2007/09/11 Analytics Cell Meeting Minutes
Present: Phil Burns, Tanya Clement, Martin Mueller, Sara Steger, Steve
Ramsay.
Sara has been working with the NCF tests in the WordHoard environment.
Martin suggested we examine the tool sets and analytic operations
proposed by the interface group and identify data cell needs for
those operations. We began by considering "search and sort."
Steve noted that search and sort are fundamental operations for both text
analysis and web page searches. However, the applications differ. A web
search seeks the top matching results, e.g., the results of interest
generally appear on the first page. If not, the query is probably best
reformulated.

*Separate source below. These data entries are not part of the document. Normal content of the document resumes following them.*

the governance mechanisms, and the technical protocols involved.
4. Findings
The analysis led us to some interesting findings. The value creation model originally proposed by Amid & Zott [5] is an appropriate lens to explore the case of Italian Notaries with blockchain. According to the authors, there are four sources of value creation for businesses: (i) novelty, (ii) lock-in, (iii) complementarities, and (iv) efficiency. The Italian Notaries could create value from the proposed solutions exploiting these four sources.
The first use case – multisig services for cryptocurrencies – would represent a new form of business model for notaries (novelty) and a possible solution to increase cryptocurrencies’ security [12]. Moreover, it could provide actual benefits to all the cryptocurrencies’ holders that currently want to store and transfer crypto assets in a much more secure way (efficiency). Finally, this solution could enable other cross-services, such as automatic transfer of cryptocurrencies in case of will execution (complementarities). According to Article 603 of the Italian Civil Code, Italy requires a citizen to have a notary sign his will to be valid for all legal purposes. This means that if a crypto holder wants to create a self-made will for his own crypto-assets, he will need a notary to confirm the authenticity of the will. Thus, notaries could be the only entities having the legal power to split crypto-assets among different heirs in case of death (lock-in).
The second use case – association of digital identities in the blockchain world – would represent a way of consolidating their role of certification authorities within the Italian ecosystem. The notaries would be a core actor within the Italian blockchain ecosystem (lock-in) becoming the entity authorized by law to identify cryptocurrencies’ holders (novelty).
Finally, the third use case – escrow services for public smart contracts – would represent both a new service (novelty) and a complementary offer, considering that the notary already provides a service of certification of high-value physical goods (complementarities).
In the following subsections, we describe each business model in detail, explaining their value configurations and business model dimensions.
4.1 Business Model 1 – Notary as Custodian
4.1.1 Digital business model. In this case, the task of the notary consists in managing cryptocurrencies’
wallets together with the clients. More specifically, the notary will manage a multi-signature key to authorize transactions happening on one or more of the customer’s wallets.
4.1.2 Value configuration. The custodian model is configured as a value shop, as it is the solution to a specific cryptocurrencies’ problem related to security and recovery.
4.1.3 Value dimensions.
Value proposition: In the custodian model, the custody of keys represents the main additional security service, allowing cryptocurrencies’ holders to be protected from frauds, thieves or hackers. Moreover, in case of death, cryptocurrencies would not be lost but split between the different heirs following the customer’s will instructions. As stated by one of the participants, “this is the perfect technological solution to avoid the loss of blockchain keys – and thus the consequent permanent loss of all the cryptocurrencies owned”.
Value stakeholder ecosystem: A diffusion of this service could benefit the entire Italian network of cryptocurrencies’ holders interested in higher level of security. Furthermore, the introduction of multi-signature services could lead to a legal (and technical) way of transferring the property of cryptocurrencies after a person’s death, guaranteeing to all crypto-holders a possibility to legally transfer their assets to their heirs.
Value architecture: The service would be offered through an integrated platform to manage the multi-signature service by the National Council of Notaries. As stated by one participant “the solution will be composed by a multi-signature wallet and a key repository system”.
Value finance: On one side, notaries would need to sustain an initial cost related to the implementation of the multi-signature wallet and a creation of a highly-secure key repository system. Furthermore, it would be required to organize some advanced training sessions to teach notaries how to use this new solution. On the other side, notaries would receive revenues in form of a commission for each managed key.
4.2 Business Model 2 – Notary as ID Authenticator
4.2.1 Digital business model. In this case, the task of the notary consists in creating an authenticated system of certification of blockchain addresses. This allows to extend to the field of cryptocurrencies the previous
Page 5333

Rarely does the list of web search results feed further
analyses.
In text analysis, the search results may themselves form the basis for
further analysis in an iterative fashion. The most interesting results
may well appear in the middle or at the end of the results list. There
is not necessarily anything like a top match. Anomalies can also appear
anywhere in the results list. The ability to sort and filter the results
in many different ways should be a key feature of Monk search and sort.
As an example, Tanya expressed her frustration at the inability of
FeatureLens to provide easy access to arbitrary portions of the results.
An analysis selects data from a corpus or set of corpora using
bibliographic, morphological, and/or derived data such as counts.
The results of an analysis can be stored internally as a kind of
"hypercube" or "data frame" of multidimensional tabular data.
Spreadsheet-like slices should be extractable, displayable, and
manipulable.
Steve noted that while two-dimensional tables offer a customary and familiar
representation, we do not want the interface group to feel contrained to
present only this type of display. In particular, we want to suggest
presenting graphical displays when feasible. Some of these visualizations
will aid exploration of the results, while others will provide simpler
summary results than long lists of numbers.
Tanya noted that the scatterplots provided by FeatureLens were
often more illuminating than the lists of numeric results.
When the results list is small – a single response or less than a
screenful – eyeballing the results may be sufficient.
As the results list grows, scrolling through it may be unrevealing,
unless the list can be reorganized according to various criteria – i.e.,
the result hypercube can be sliced differently, and/or different
summary measures presented. For gigantic result sets (where gigantic
is not well defined at the moment), the initial display should be
a summary, numeric or visual, which allows further exploration of
subsets of interest. One simple approach is display of a random
sample of the large result set. Another is to limit the results to
those associated with words from a user-specified asset list. We may want
to allow user-defined specification of the values which designate the
switchover from full results display to summary display.
Given a list of result words, one might want to expand outwards and
obtain bibliographic information about those words. This leads to
further analyses, in an iterative fashion, with data being pruned and
joined in different ways at each step. We may want to allow saving
the intermediate data as well.
We agreed that the same search and sort operations used to specify the
initial analysis should be available for further processing of the results.
We should reemphasize to the interface group the fundamental importance
of flexible sort and search facilties.
Another one of the analysis categories proposed by the interface group
is "create a time line." Martin asked, is such a chronological analysis
just a sorting procedure? Here one of the dimensions of the data hypercube
has a well-defined order, namely date/time. Such data leads naturally
to a timeline display. Pib noted that it also offers the possibility
of longitudinal statistical analyses using log-linear models or generalized
linear models.
|